___ RECORDS FOR THE EXERCISE

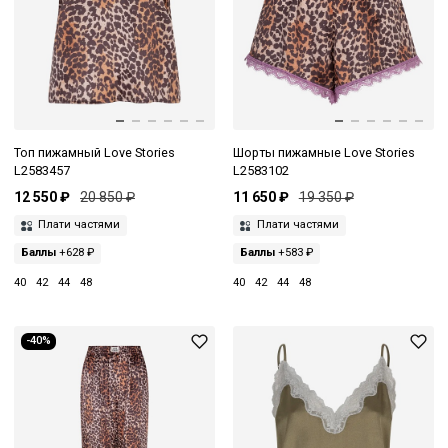
Топ пижамный Love Stories
Шорты пижамные Love Stories
L2583457
L2583102
12 550 ₽
20 850 ₽
11 650 ₽
19 350 ₽
Плати частями
Плати частями
Баллы
+628 ₽
Баллы
+583 ₽
40
42
44
48
40
42
44
48
-40%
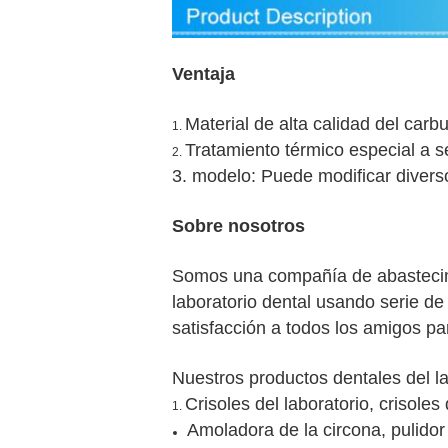
Ventaja
Material de alta calidad del carb
1.
Tratamiento térmico especial a s
2.
3. modelo: Puede modificar diverso
Sobre nosotros
Somos una compañía de abastecimie
laboratorio dental usando serie d
satisfacción a todos los amigos pa
Nuestros productos dentales del la
Crisoles del laboratorio, crisoles
1.
Amoladora de la circona, pulidor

______

### REQUIREMENT
A word-for-word repetition of the data above, without pictures, is the expected answer.

### PROBLEM SOLUTION
Топ пижамный Love Stories
Шорты пижамные Love Stories
L2583457
L2583102
12 550 ₽
20 850 ₽
11 650 ₽
19 350 ₽
Плати частями
Плати частями
Баллы
+628 ₽
Баллы
+583 ₽
40
42
44
48
40
42
44
48
-40%
Ventaja
Material de alta calidad del carb
1.
Tratamiento térmico especial a s
2.
3. modelo: Puede modificar diverso
Sobre nosotros
Somos una compañía de abastecimie
laboratorio dental usando serie d
satisfacción a todos los amigos pa
Nuestros productos dentales del la
Crisoles del laboratorio, crisoles
1.
Amoladora de la circona, pulidor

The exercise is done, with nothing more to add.